The new law also provides for identification evidence. The law as it now stands does not provide explicit directions in terms of summing-up directions to the jury where identification of an accused is in issue.

Part IX provides for rules of privilege, Part X provides for exclusion of evidence on grounds of policy in the public interest and Part XI provides for general provisions relating to Parts IX and X. Under Part X, the court may direct that evidence shall not be adduced where the public interest in admitting evidence that relates to matters of national security is outweighed by the public interest in preserving secrecy or confidentiality in relation to that evidence.

Part XII provides for exclusion of evidence in exercise of judicial discretion and empowers the Court to refuse to admit any evidence where the probative value of the evidence is outweighed by the danger of unfair prejudice or confusion resulting from such evidence being admitted.

Part XIII provides for proof of evidence in which proof shall not be required about matters of law or matters of common knowledge, among other things.

“Part XIV provides for the standard of proof of evidence in civil and criminal proceedings. The Bill provides that in civil proceedings a court shall find the case of a party proved if the court is satisfied that the case has been proven on the balance of probabilities.

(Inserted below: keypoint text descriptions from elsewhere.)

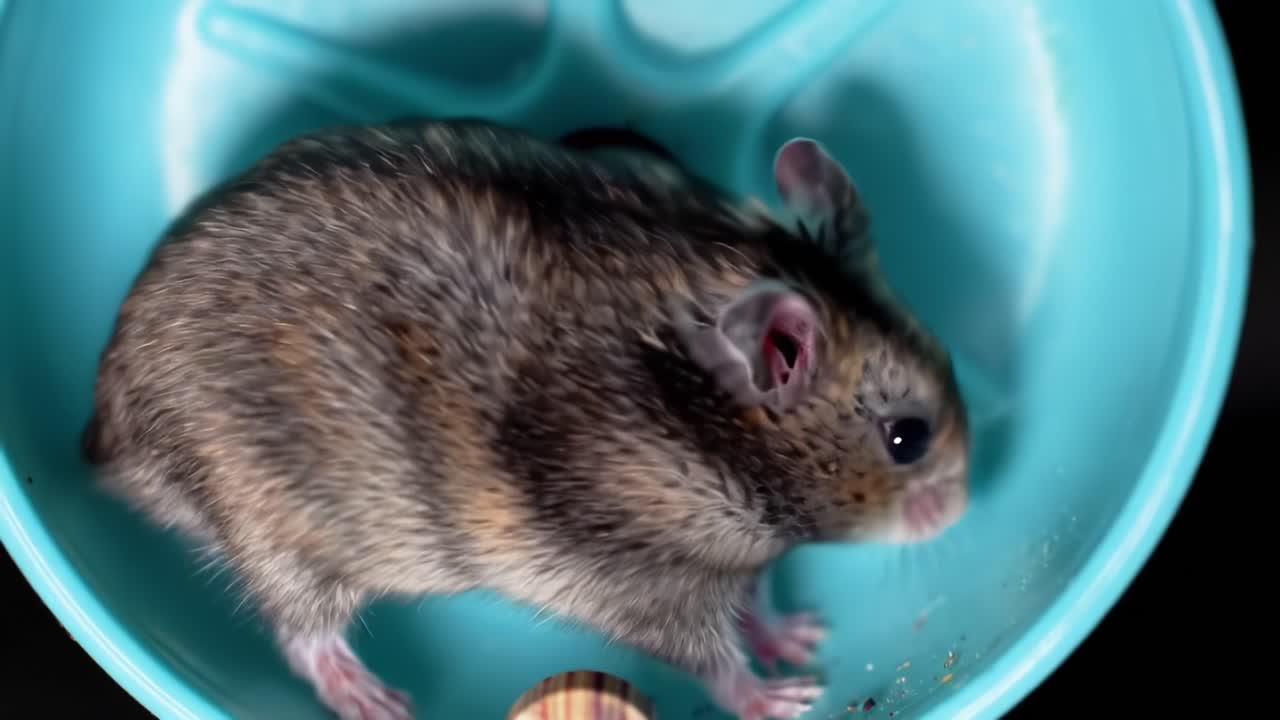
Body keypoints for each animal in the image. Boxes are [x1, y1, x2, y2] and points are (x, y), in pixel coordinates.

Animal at [82, 118, 970, 720]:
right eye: (907, 439)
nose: (964, 508)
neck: (709, 435)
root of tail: (104, 432)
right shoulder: (648, 588)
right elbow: (711, 658)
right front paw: (784, 697)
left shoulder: (731, 560)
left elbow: (758, 599)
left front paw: (804, 638)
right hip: (279, 528)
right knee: (301, 636)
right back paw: (376, 700)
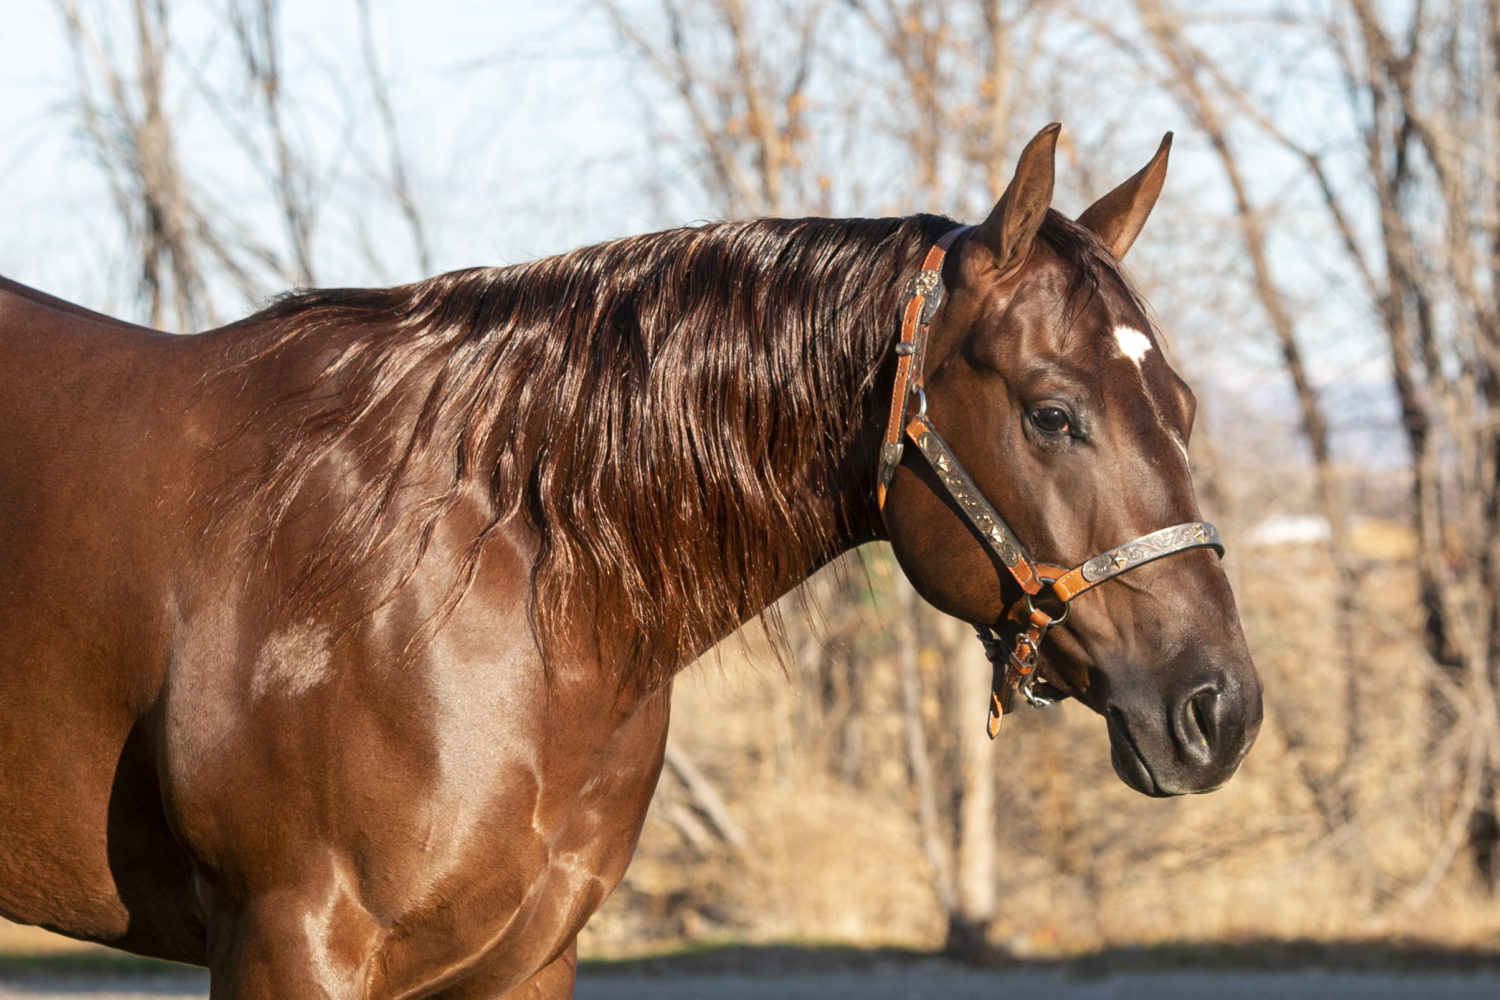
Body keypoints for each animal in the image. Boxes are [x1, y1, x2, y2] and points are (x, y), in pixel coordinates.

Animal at [0, 123, 1261, 998]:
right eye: (1053, 414)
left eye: (1188, 405)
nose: (1221, 710)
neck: (468, 575)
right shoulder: (287, 943)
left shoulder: (525, 956)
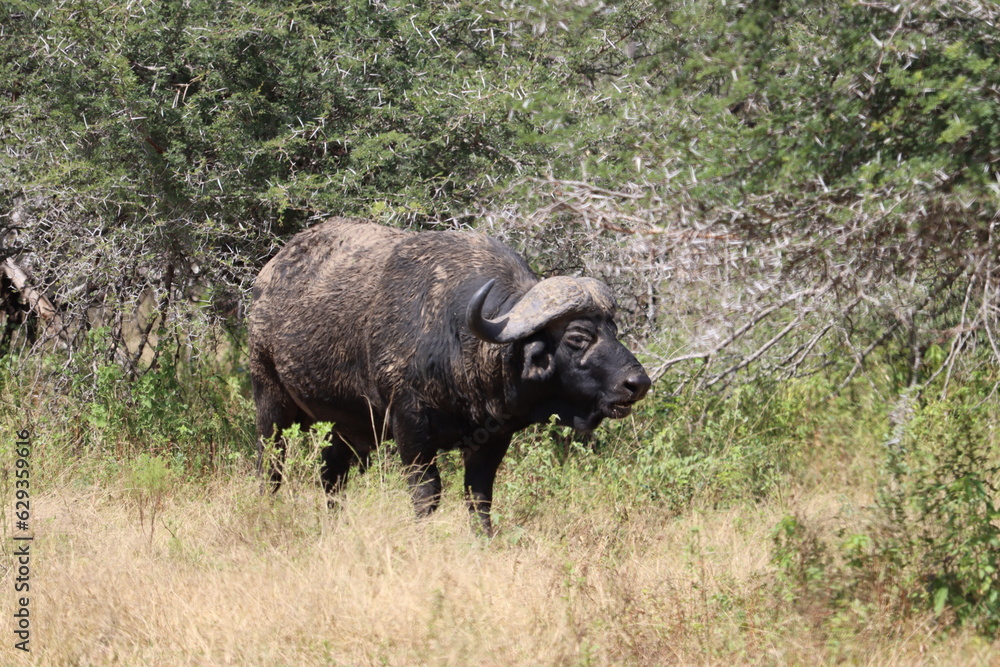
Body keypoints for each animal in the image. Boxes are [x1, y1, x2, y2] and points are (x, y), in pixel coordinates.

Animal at [249, 218, 652, 532]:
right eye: (578, 337)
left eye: (614, 329)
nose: (638, 383)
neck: (462, 341)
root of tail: (266, 277)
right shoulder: (410, 427)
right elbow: (426, 496)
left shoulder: (493, 437)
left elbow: (479, 498)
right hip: (271, 400)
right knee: (271, 467)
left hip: (347, 425)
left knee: (331, 475)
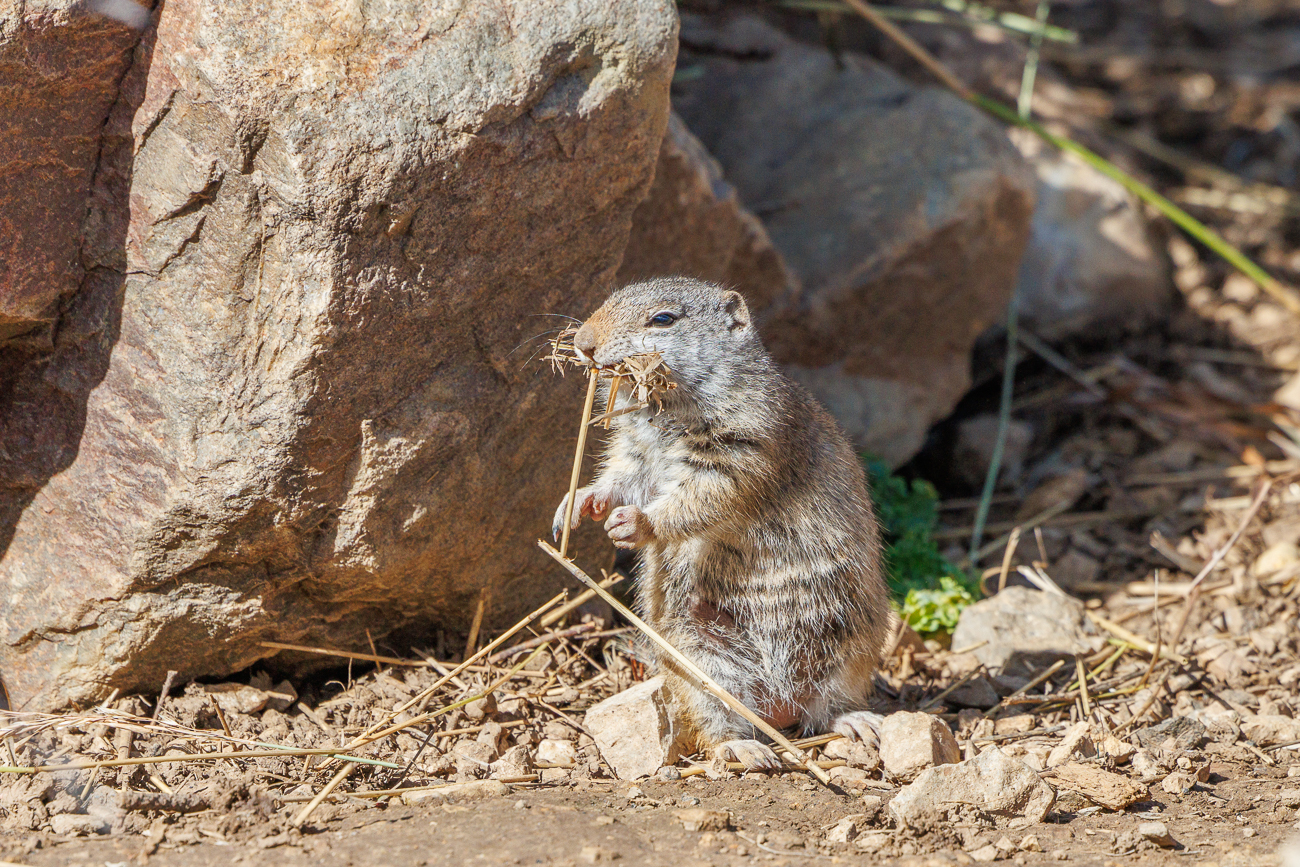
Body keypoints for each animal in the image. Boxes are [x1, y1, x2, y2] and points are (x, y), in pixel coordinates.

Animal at [548, 276, 894, 764]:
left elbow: (700, 499)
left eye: (663, 319)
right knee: (719, 725)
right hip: (698, 662)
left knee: (829, 710)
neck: (663, 412)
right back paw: (746, 748)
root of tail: (779, 708)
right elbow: (619, 478)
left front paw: (633, 524)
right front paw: (576, 505)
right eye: (608, 300)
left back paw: (856, 725)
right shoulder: (634, 454)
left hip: (852, 647)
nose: (583, 343)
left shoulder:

The balance of probabilities” is a legal standard applied in many jurisdictions for deciding the outcome of civil cases and requires that a dispute be decided in favour of the party whose claims are more likely to be true,” said Attorney General Nisbett during the debate last September.

He said Part XIV also provides that in criminal proceedings a court shall not find the case of the prosecution to be proven unless it is satisfied that it has been proven beyond reasonable doubt.

Part XV provides for warning the jury with regard to certain specific matters. One of the duties of the judge is to provide guidance to the jury as regards the application of the law. This includes cautioning the jury in cases where the evidence is unreliable.

Part XVI provides for electronic evidence and the provisions in that Part were taken from the OECS Electronic Evidence Model Bill and the HIPCAR Electronic Evidence Model Bill.

Part XVII provides for DNA evidence. Notwithstanding the provisions in this Act on DNA evidence it is intended that a comprehensive piece of legislation on DNA and DNA testing will soon be prepared to add to the provisions in this Part.

Part XVIII provides for miscellaneous matters including a provision empowering the Minister to make Rules and Regulations and a provision empowering the Minister to amend the Schedules to this Act by an Order. Section 166 provides that a defendant must give notice of the particulars of an alibi within the prescribed period or he must seek the leave of the court to adduce evidence in support of an alibi.